Meine Meinung: Der stille Amerikaner ist ein typischer Graham Greene: Vor dem Hintergrund eines vom Krieg gebeutelten Landes erzählt ein von inneren Konflikten und Passionen Geplagter, der deutliche Züge des Autors trägt, eine Geschichte von Liebe und Verrat, eingebettet in politische Wirren. Die Erzählung ist gleichzeitig eine philosophische Betrachtung der Abgründe der menschlichen Natur und eine satirische Betrachtung der Wesenszüge, die der Autor bestimmten Berufs- oder Bevölkerungsgruppen oder auch Nationalitäten zuschreibt. Greene hat keine Hemmungen, das gesamte Repertoire an Stereotypen auszuschöpfen, und trotzdem gelingen ihm genaue Charakterstudien, und er schafft es, die Atmosphäre zu einer bestimmten Zeit an einem bestimmten Ort der Welt einzufangen und zu vermitteln.

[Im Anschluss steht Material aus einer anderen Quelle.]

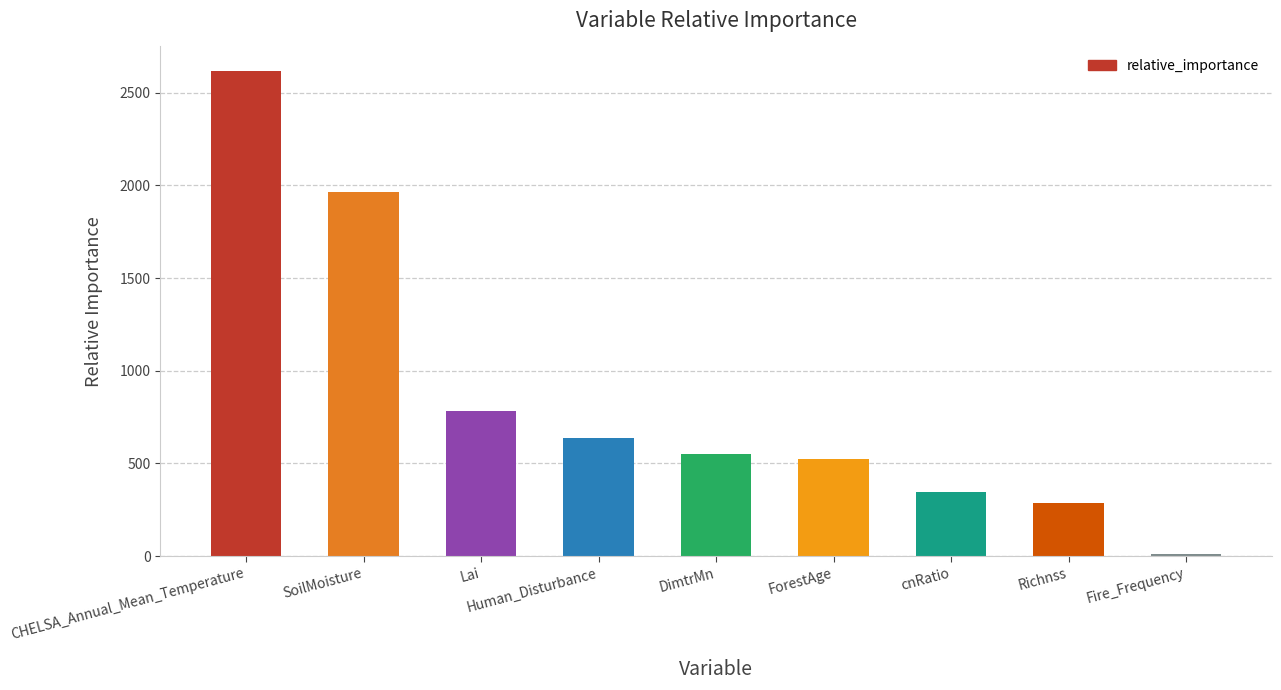

At which label is the value closest to 1315?

Lai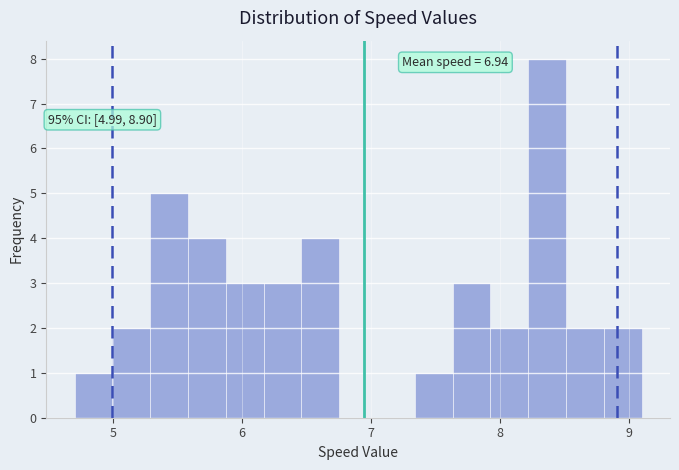

Read against the x-axis, roughly where is the centre of the tallest bar?

8.4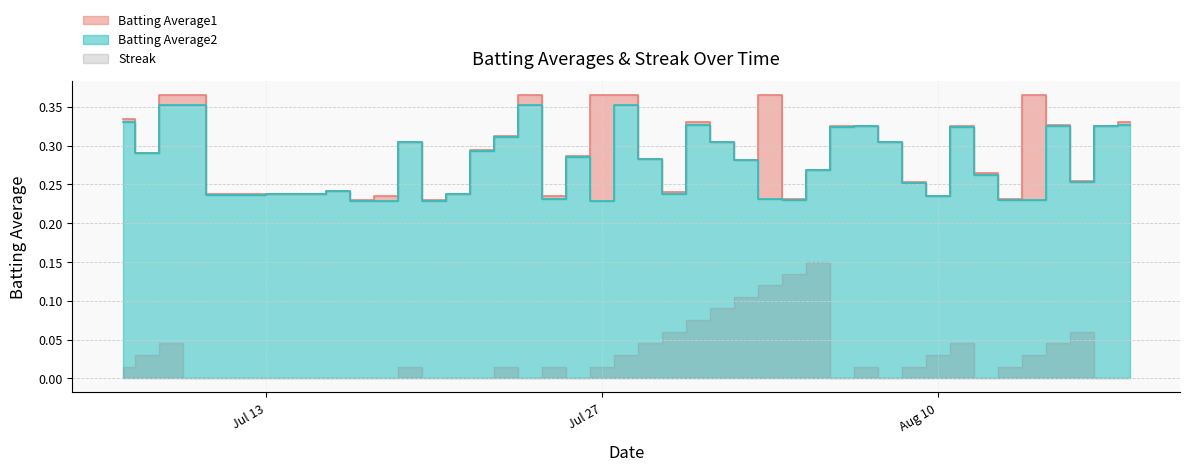

What is the sum of all Batting Average2 values?

11.7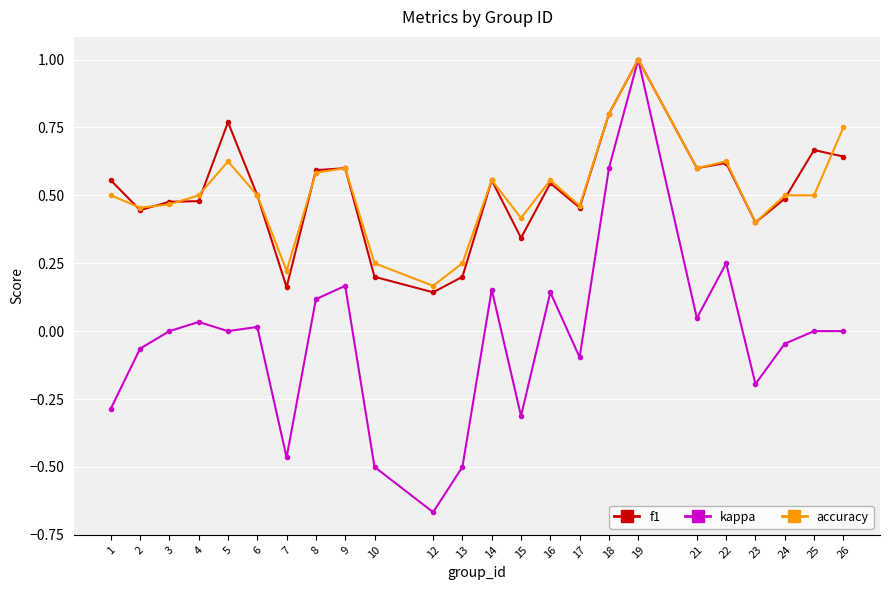

Where is the first local minimum for kappa?

5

Pyle gilt als Karikatur, mit der sich der Brite Greene über das Selbstbild der US-Amerikaner und ihr Agieren gegenüber dem Rest der Welt lustig gemacht hat, aber in Anbetracht der Geschehnisse im Buch selbst und der weltpolitischen Entwicklungen seither bleibt einem das Lachen im Halse stecken. Auch die Europäer bekommen vom Autor ihr Fett ab: Er lässt Fowler politische Ansichten vertreten und Urteile fällen, die durch den Umgang der westlichen Staaten mit den politischen Kräften in Krisen- und Kriegsgebieten von den 1950er-Jahren bis heute immer wieder Bestätigung finden. Greene liefert aber keine abstrakten politischen Analysen, er zeigt Menschen in sehr konkreten Situationen und entwirft in wenigen Sätzen Kriegsszenarien, deren Bilder mich noch lange begleiten werden.
Für Michael Shelden ist The Quiet American die Arbeit eines müden und zu wenig fokussierten Schriftstellers, der seine Richtung verloren hat und bei dem die Kriegsszenen zu viel Raum einnehmen (1994, S. 402f). Ich kann diesem Urteil absolut nicht zustimmen. Greene, Jahrgang 1904, war vermutlich schon ein ziemlich kaputter Typ, als er diesen Roman schrieb, aber das Ergebnis seiner dreijährigen Arbeit ist eine Erzählung, die auf 180 Seiten die Widersprüchlichkeiten sowohl zwischenmenschlicher als auch politischer Beziehungen portraitiert und mich auch mehr als 60 Jahre nach ihrer Veröffentlichung noch gefesselt hat.